INSTRUCTION A:
Answer these questions about the passage on indemnification of directors and officers.
(i) To what extent has the company agreed to indemnify its officers and directors?
(ii) What could happen to the securities in which the Trust Account funds are invested?
(iii) Below what per-share amount might the redemption amount received by public shareholders fall?

We may not have sufficient funds to satisfy indemnification claims of our directors and officers.
We have agreed to indemnify our officers and directors to the fullest extent permitted by law. However, our officers and directors have agreed, and any persons who may become officers or directors prior to the initial business combination will agree, to waive any right, title, interest or claim of any kind in or to any monies in the Trust Account and to not seek recourse against the Trust Account for any reason whatsoever. Accordingly, any indemnification provided will be able to be satisfied by us only if (i) we have sufficient funds outside of the Trust Account or (ii) we consummate an initial business combination. Our obligation to indemnify our officers and directors may discourage shareholders from bringing a lawsuit against our officers or directors for breach of their fiduciary duty. These provisions also may have the effect of reducing the likelihood of derivative litigation against our officers and directors, even though such an action, if successful, might otherwise benefit us and our shareholders. Furthermore, a shareholder’s investment may be adversely affected to the extent we pay the costs of settlement and damage awards against our officers and directors pursuant to these indemnification provisions.
The securities in which we invest the funds held in the Trust Account could bear a negative rate of interest, which could reduce the value of the assets held in trust such that the per-share redemption amount received by public shareholders may be less than $10.00 per share.

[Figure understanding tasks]
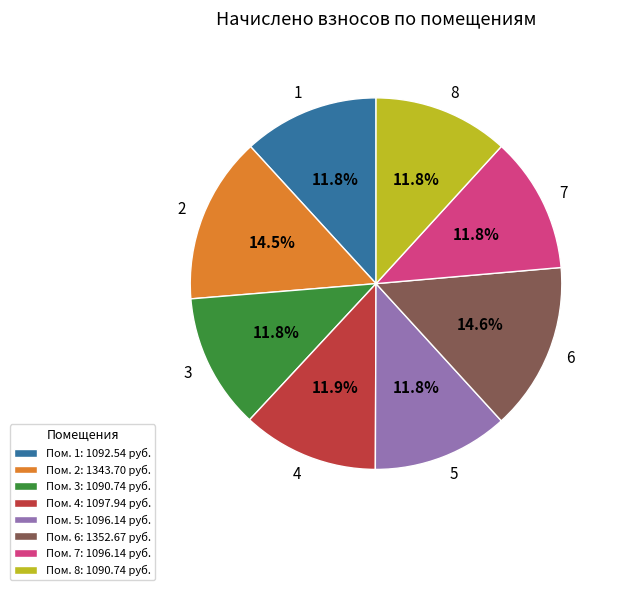

Approximately how many times larger is the value at 8 compared to 5?

1.0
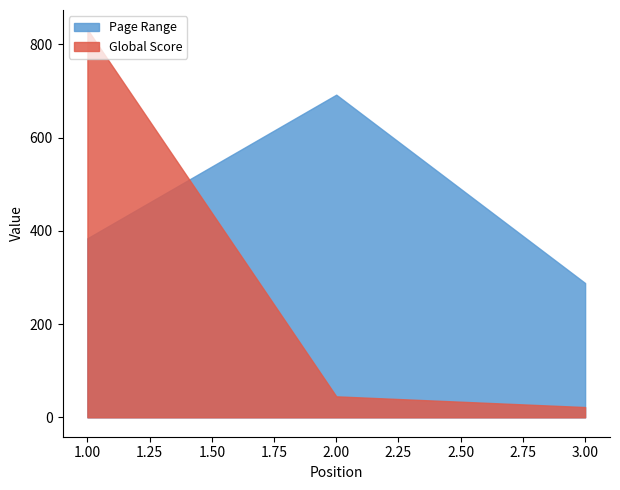

What is the smallest value displayed?

22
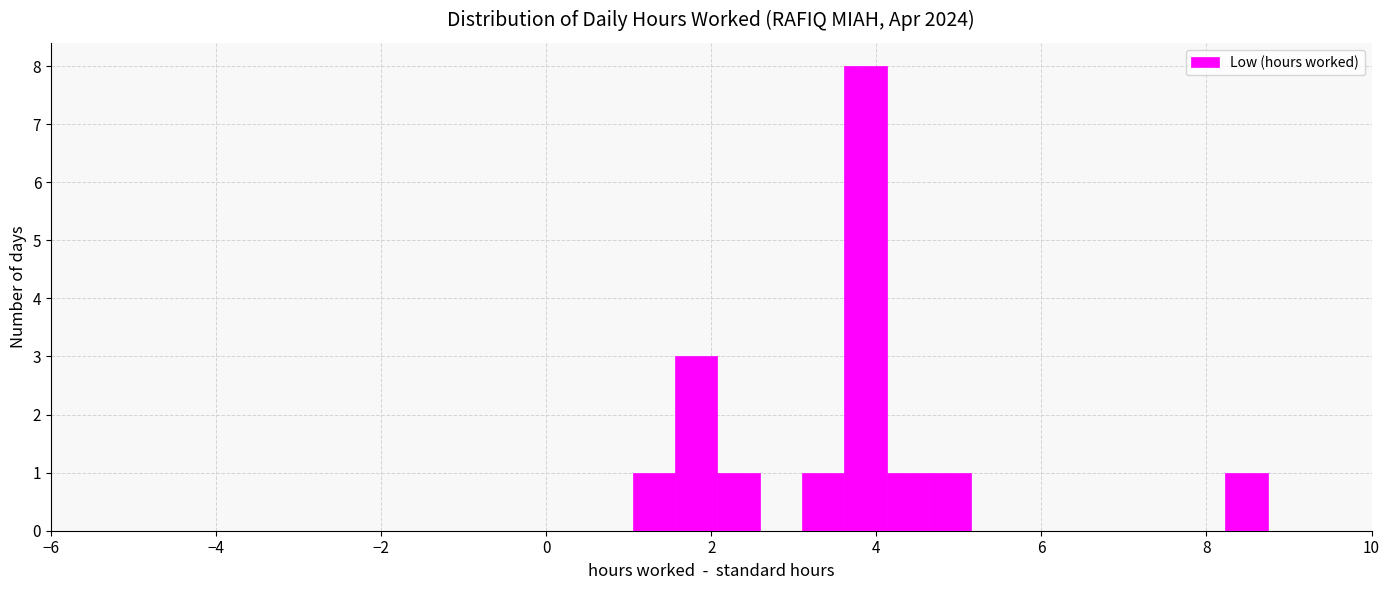

Read against the x-axis, roughly where is the centre of the tallest bar?

3.8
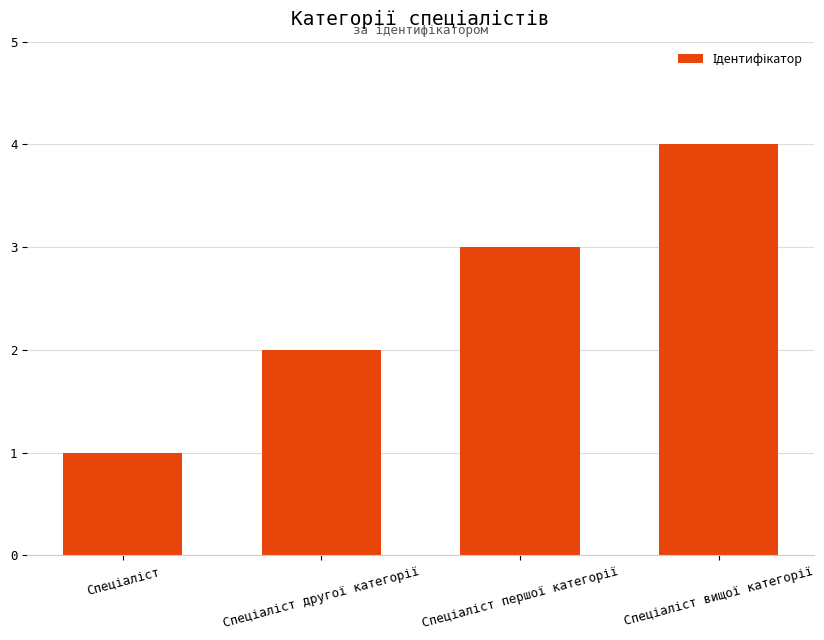

How many categories are shown in the chart?

4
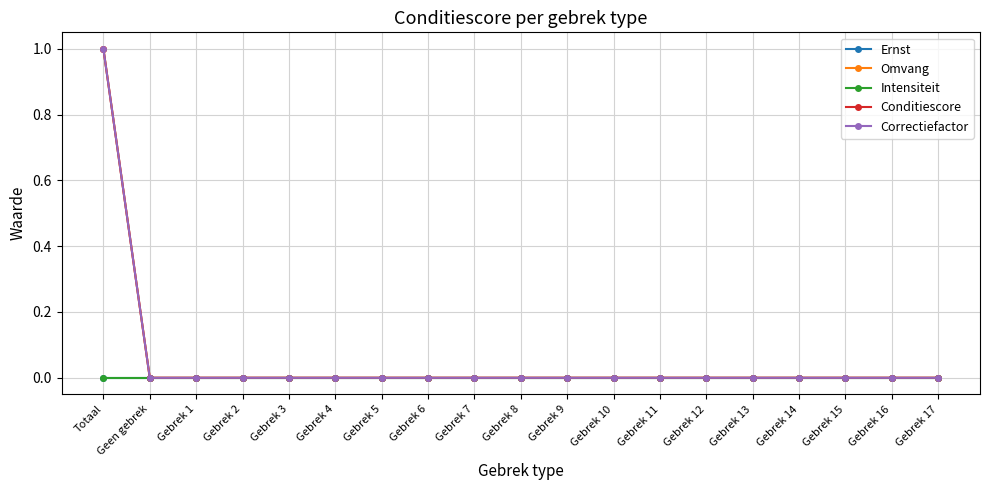

True or false: Conditiescore has a value of 0 at Gebrek 1.

True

INSTRUCTION B: Copy out every row of the figure understanding tasks above word for word, and leave out the pictures.

ANSWER SECTION A:
(i) To the fullest extent permitted by law.
(ii) They could bear a negative rate of interest.
(iii) $10.00 per share.

ANSWER SECTION B:
Approximately how many times larger is the value at 8 compared to 5?

1.0

What is the smallest value displayed?

22

Read against the x-axis, roughly where is the centre of the tallest bar?

3.8

How many categories are shown in the chart?

4

True or false: Conditiescore has a value of 0 at Gebrek 1.

True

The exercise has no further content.